Quacks, cures and curiousities

| September 17, 2023

Throughout human history, various methods have been used to determine the health of an individual. Most are now classed as baseless.

Witch-doctors are said to use auto-suggestion and placebos, while more recently we have been introduced to phrenology (the study of the bumps on a person’s head); iridology (study of the patterns in the iris); chiromancy (palm-reading to determine a person’s future and health); palmistry (determining a person’s character and health).

Some people claim to be able to see a patient’s aura (tantra) colours to show overall health amongst others; the overall smell of a person (odourology?); shape and colour of the faeces (manurology?) before pharmacy testing; colour and smell of the urine – once again before lab testing.

We are now using animals (dogs and cats) to sense cancer, various biological diseases and even the presence of life (i.e. after a catastrophe). Scientists have developed an artificial intelligence (AI) tool capable of diagnosing and predicting the risk of developing multiple health conditions — from ocular diseases to heart failure to Parkinson’s disease — all on the basis of people’s retinal images. Maybe the old methods weren’t so way out after all.

In Chinese medicine, after years of diagnostic experience, Chinese medicine experts have discovered that the thenar part of human palm prints can be found to be related to asthma and other allergic diseases in terms of its lines and roughness. Traditional Chinese medicine can provide diagnostic evidence for some allergic diseases through the characteristics of palm prints in the thenar area.

However, TCM judges the condition through observation, pulse diagnosis, inquiry and research, which is subjective. If it is possible to identify and classify the collected large thenar palm print pictures through a computer, according to certain quantification rules, extract the characteristics of the yin and yang large thenar palm prints, and then classify them.

Because computer recognition has a certain degree of objectivity, it can play a certain auxiliary diagnostic role in TCM diagnosis and provide convenience for TCM diagnosis. There was a positive correlation between blood groups and palm-print patterns.
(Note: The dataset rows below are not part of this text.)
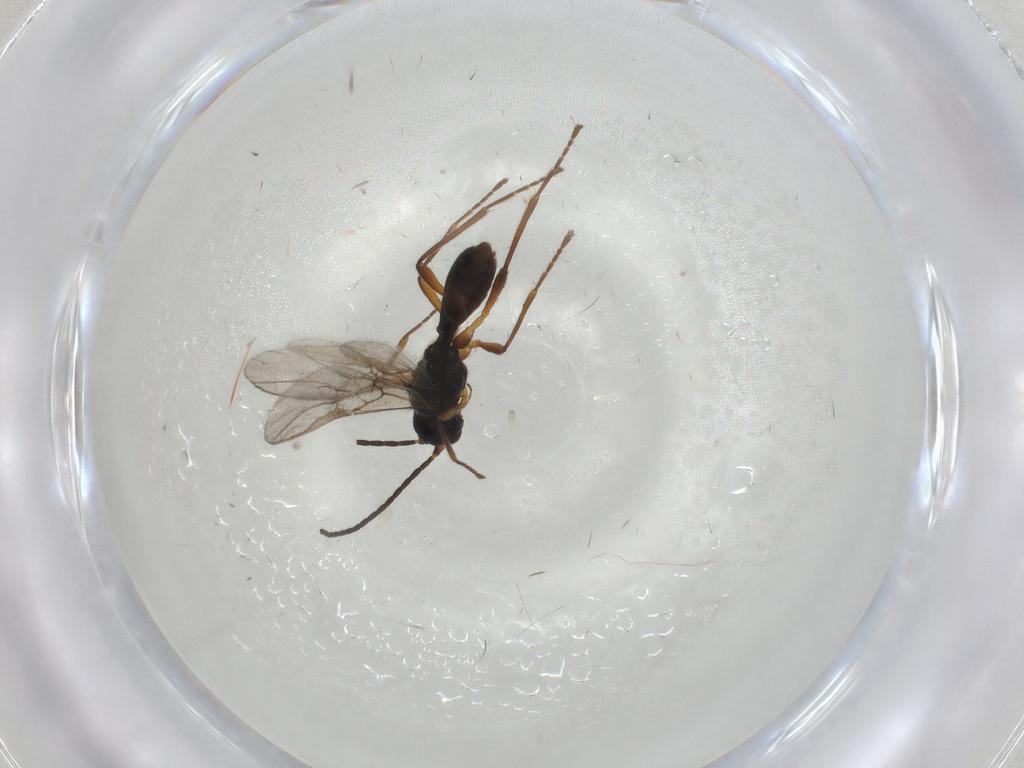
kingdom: Animalia
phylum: Arthropoda
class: Insecta
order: Hymenoptera
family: Braconidae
Palm reading as a form of fortune-telling is as phony as it is ancient. As an aid to medical diagnosis, it is as promising as it is new. The latest addition to the arcane art comes from the strange palm-print patterns found on babies born to mothers who had German measles early in their pregnancy during the epidemic that swept the U.S. in 1964-65. Since these are babies likely to be suffering from hidden but serious abnormalities, reports Brooklyn’s Dr. Ruth Achs, the visible but minor abnormalities of their palms may well be a valuable medical clue.

Congenital defects

The first suggestion that finger and palm prints might be associated with disease came only 30 years ago, almost half a century after Sir Francis Gallon linked them with genetics, and helped to lay the foundations of a science now called dermatoglyphics.

Dr. Harold Cummins of Tulane University noted a distinctive pattern in victims of mongolism (Down’s syndrome). Another Tulane team, led by Dr. Alfred R. Hale, showed that many patients with inborn heart defects had palm-ridge abnormalities, whereas those with heart disease or disorders acquired after birth usually had normal prints.

By the end of 1965, researchers had linked abnormal palm prints with no fewer than 19 disorders (counting many chromosomal mixups), including two more forms of mongolism, the absence of fingernails or toenails, webbing between the fingers and toes, and possibly phenylketonuria or PKU. It is evident that most diseases/conditions do follow some form of pathological patterns or symptomatic features as reflected on the palm.

Maybe we should not unilaterally neglect traditional diagnostics or remedies, but at least attempt to analyse what, if any, were the basic concepts behind their introduction and general use.

It has been known for some time that a person can be made ill by mere suggestion. In the same way, one can be cured either by suggestion or by the use of a placebo. The human brain is ably to control the body in ways that have yet to be discovered. We only use a small percentage of our brains in ways that can be detected, so a lot of what goes on in our skulls remains a mystery.

We can sense a person in a dark room or when we are being followed with intent or being stared at for prolonged periods. Telepathy has been shown to be possible in a mind/machine context. We still have a long way to go in the analysis of our minds. Researchers have just spent ten years in a massive project the study of our brains and it seems we have barely touched the surface.

If we can learn to control our thoughts and imaginations, then maybe we could indeed move mountains.